DIRECTIVES:
a – Translate this sentence from the operating results excerpt into Spanish: "Net sales decreased 4.7% to $16.2 million in the three months ended June 30, 2003 from $17.0 million in the three months ended June 30, 2002."
b – According to the operating results excerpt, how much did advertising expenditures fall in the second quarter of 2003 compared with the second quarter of 2002?
c – Carry on the operating results excerpt past its final sentence.

Results of Operations
The following table sets forth, for the periods indicated, the
percentage relationship to net sales of certain items in the Company's
consolidated financial statements for the periods indicated.
Three Months Six Months
Ended Ended
June 30, June 30,
----------------------------------- ----------------------------------
2003 2002 2003 2002
----------------- ---------------- ---------------- ----------------
Net sales................................... 100.0 % 100.0 % 100.0 % 100.0 %
Cost of sales............................... 64.8 58.2 68.3 58.2
Gross profit................................ 35.2 41.8 31.7 41.8
Selling expenses............................ 14.2 18.8 14.3 16.7
License fees................................ 5.6 7.1 5.8 7.3
Distribution and shipping expenses.......... 3.1 3.5 3.4 3.5
General and administrative expenses......... 8.6 10.0 7.6 8.6
Operating income............................ 4.3 % 2.4 % 0.6 % 5.7 %
Three Months Ended June 30, 2003 Compared to Three Months Ended June 30, 2002
Net Sales.
Net sales decreased 4.7% to $16.2 million in the three months ended
June 30, 2003 from $17.0 million in the three months ended June 30, 2002. The
decrease was due to increased sales to off-price retailers at reduced selling
prices in the three months ended June 30, 2003 compared to the same period in
2002. Net sales of the Girbaud men's product line decreased $1.0 million, or
6.8% to $13.7 million while the Girbaud women's product line increased $0.2
million, or 8.7% to $2.5 million
Gross Profit.
Gross profit decreased 19.7% to $5.7 million in the three months ended
June 30, 2003 from $7.1 million in the three months ended June 30, 2002. Gross
profit as a percentage of net sales decreased from 41.8% to 35.2% over the same
period. The decrease in gross profit is the result of sales to off-price
retailers at reduced selling prices and an increase in air freight costs
effecting gross profit margins in the three months ended June 30, 2003 compared
to the same period of 2002.
Operating Expenses
Operating expenses decreased 25.4% to $5.0 million in the three months
ended June 30, 2003 from $6.7 million in the three months ended June 30, 2002.
As a percentage of net sales, operating expenses decreased to 30.9% from 39.4%
over the same period due to the Company's ongoing effort to reduce operating
expenses. Selling expenses decreased 28.1% to $2.3 million in the three months
ended June 30, 2003 from $3.2 million in the three months ended June 30, 2002.
Selling expenses decreased primarily as a result of commissions earned on lower
net sales, reduced selling bonuses and advertising expenses. Advertising
expenditures decreased $0.5 million to $0.2 million from $0.7 million in the
second quarter of 2003 compared to the second quarter of 2002. The Company is
required to spend the greater of an amount equal to 3% of Girbaud net sales or
$900,000 in advertising and related expenses promoting the Girbaud brand
products in each year through the term of the Girbaud agreements. License fees
decreased $0.3 million to $0.9 million in the three months ended June 30, 2003
from $1.2 million in the three months ended June 30, 2002. As a percentage of
net sales, license fees decreased to 5.6% from 7.1%. The decrease in license
fees as a percentage of net sales is primarily due to the decrease in net sales
levels and a reduction of the 2003 minimum guaranteed annual royalty payments
associated with the women's Girbaud product offering. See Management's
Discussion and Analysis of Financial Condition and Results of Operations -
Liquidity and Capital Resources - Credit Facilities. Distribution and shipping
decreased 16.7% to $0.5 million in the three months ended June 30, 2003 from
$0.6 million in the three months ended June 30, 2002 as a result of reduced
personnel costs. General and administrative expenses decreased 17.6% to $1.4
million in the three months ended June 30, 2003 from $1.7 million in the three
months ended June 30, 2002. The decrease is attributable to a decrease in
personnel costs and professional fees for the three months ended June 30, 2003.

RECORD EXCERPTS:
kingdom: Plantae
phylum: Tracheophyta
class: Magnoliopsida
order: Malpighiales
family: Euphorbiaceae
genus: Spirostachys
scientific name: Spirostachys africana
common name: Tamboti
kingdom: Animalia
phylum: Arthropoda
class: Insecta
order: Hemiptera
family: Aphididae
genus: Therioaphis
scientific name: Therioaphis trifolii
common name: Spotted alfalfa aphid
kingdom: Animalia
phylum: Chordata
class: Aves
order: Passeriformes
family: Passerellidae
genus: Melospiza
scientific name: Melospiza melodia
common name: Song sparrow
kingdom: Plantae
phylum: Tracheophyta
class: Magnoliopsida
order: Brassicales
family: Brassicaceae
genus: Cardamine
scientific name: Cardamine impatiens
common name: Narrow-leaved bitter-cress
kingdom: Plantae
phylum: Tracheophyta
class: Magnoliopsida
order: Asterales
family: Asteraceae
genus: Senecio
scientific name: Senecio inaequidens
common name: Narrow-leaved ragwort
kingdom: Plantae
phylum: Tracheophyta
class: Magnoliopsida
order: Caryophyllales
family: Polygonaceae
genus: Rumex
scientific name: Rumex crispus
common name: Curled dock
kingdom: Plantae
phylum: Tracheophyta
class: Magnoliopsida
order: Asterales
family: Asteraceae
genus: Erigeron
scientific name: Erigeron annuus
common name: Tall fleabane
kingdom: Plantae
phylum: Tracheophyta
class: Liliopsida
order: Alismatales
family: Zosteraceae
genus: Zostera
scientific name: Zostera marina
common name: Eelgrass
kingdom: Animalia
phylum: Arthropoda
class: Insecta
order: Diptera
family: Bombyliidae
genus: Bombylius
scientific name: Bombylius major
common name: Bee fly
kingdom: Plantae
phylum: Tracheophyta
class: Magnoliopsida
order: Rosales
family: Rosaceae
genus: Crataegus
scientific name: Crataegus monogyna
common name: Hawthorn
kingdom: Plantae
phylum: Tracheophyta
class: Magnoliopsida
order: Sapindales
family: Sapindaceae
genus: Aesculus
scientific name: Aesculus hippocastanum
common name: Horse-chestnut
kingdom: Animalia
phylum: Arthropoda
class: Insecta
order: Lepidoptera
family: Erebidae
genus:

THE ANSWERS:
a – Las ventas netas disminuyeron un 4,7 % hasta 16,2 millones de dólares en los tres meses terminados el 30 de junio de 2003, frente a 17,0 millones de dólares en los tres meses terminados el 30 de junio de 2002.

b – They fell $0.5 million, from $0.7 million to $0.2 million.

c –
13
Operating Income.
Operating income increased $0.3 million to $0.7 million in the three
months ended June 30, 2003 from $0.4 million in the three months ended June 30,
2002. The increase is due to lower S,G&A expenses offset by the reduction in
gross profit.
Interest Expense.
Interest expense increased $0.1 million to $0.2 million in the three
months ended June 30, 2003 from $0.1 million in the three months ended June 30,
2002. The increase is due to higher average borrowings on the revolving line of
credit during the three months ended June 30, 2003 compared to the same period
for 2002.
Income Taxes.
The Company has estimated its annual effective tax rate at 0% based on
its estimate of pre-tax income for 2003. Also, the Company has net operating
loss carryforwards of approximately $45.3 million, which begin to expire in
2013, for income tax reporting purposes for which no income tax benefit has been
recorded due to the uncertainty over the level of future taxable income.
Six Months Ended June 30, 2003 Compared to Six Months Ended June 30, 2002
Net Sales.
Net sales decreased 11.6% to $32.8 million in the six months ended June
30, 2003 from $37.1 million in the six months ended June 30, 2002. The decrease
was due to increased sales to off-price retailers at reduced selling prices in
the six months ended June 30, 2003 compared to the same period in 2002. Net
sales of the Girbaud men's product line decreased $3.7 million, or 11.6% to
$28.3 million while the Girbaud women's product line increased $0.6 million, or
11.7% to $4.5 million
Gross Profit.
Gross profit decreased 32.9% to $10.4 million in the six months ended
June 30, 2003 from $15.5 million in the six months ended June 30, 2002. Gross
profit as a percentage of net sales decreased from 41.8% to 31.7% over the same
period. The decrease in gross profit is the result of sales to off-price
retailers at reduced selling prices and an increase in air freight costs
effecting gross profit margins in the three months ended June 30, 2003 compared
to the same period of 2002.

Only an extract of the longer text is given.